Using JARVICE-provided Open MPI and OFI¶
JARVICE versions newer than 3.21.9-1.202107070100 provide the latest stable version of Open MPI, which applications can use without providing their own libraries. This includes the entire stack, including libfabric
and rdma-core
. Library paths are configured automatically with ldconfig
, and the ${OPENMPI_DIR}
variable is set to point to the JARVICE-supplied version.
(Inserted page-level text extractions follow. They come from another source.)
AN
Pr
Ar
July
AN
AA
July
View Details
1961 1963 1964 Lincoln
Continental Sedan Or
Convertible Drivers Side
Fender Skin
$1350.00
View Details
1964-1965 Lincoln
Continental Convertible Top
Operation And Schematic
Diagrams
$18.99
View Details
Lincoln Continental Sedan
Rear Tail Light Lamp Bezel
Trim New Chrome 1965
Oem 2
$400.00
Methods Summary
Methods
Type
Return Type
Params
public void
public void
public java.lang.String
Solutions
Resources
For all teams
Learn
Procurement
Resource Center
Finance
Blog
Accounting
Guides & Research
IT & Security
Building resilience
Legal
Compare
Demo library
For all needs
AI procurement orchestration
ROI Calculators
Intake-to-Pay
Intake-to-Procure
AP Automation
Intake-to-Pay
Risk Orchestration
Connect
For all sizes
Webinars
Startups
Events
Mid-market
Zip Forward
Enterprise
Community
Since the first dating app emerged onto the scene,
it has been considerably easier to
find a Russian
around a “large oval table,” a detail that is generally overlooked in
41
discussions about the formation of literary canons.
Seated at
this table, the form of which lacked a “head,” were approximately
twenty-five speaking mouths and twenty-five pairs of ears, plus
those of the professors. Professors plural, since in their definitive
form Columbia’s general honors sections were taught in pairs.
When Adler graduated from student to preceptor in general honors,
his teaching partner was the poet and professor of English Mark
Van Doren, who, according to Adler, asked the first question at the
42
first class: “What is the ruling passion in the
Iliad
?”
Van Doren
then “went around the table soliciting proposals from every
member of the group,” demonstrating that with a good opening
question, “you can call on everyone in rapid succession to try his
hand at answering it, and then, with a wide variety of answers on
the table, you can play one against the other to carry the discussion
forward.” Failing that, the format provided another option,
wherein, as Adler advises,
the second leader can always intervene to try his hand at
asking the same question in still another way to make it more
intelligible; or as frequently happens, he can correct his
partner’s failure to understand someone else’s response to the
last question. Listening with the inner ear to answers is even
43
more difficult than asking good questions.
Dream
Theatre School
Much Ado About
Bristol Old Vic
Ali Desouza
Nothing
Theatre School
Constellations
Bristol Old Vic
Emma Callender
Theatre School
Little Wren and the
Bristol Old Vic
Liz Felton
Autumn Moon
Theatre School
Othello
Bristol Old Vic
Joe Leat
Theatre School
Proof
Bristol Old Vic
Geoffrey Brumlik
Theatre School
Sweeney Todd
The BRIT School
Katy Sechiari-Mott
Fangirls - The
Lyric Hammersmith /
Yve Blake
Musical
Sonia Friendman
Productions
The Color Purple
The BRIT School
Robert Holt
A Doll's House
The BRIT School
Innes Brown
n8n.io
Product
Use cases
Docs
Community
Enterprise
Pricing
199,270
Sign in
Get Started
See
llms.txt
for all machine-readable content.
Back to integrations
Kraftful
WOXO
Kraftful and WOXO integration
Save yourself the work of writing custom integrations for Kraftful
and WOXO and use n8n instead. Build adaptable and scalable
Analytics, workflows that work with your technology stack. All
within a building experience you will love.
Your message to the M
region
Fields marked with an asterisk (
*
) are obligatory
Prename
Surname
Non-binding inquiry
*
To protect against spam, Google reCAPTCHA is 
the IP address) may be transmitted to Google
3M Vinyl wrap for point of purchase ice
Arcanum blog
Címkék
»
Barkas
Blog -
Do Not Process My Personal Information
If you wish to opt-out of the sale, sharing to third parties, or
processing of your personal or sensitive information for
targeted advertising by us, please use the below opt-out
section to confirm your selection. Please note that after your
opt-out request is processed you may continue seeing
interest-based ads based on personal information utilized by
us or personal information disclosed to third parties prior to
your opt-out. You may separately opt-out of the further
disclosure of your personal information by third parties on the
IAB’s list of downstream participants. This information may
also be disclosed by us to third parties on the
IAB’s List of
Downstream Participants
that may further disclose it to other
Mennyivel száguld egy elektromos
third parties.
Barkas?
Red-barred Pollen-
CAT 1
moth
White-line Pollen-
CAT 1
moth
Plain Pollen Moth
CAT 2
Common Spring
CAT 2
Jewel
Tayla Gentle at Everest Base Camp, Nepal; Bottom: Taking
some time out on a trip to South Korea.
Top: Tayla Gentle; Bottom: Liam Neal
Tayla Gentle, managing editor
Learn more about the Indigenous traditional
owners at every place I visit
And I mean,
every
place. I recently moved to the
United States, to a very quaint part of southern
If this variable is not set, the specific version of JARVICE does not provide Open MPI. The following conditional example can be used (Bash):
## assumes application provides its own mpirun in ${PATH}; if not, it should
## exit with an error if JARVICE does not set the variable, indicating the
## particular version of JARVICE is not supported
[ -n "$OPENMPI_DIR" ] && MPIRUN="$OPENMPI_DIR"/bin/mpirun || MPIRUN=mpirun
When using the JARVICE-provided Open MPI, no additional environment configuration is needed. Note that certain applications may need to be specifically told to use the system libfabric
rather than provide their own. This is mandatory to ensure that the JARVICE-detected provider is indeed supported.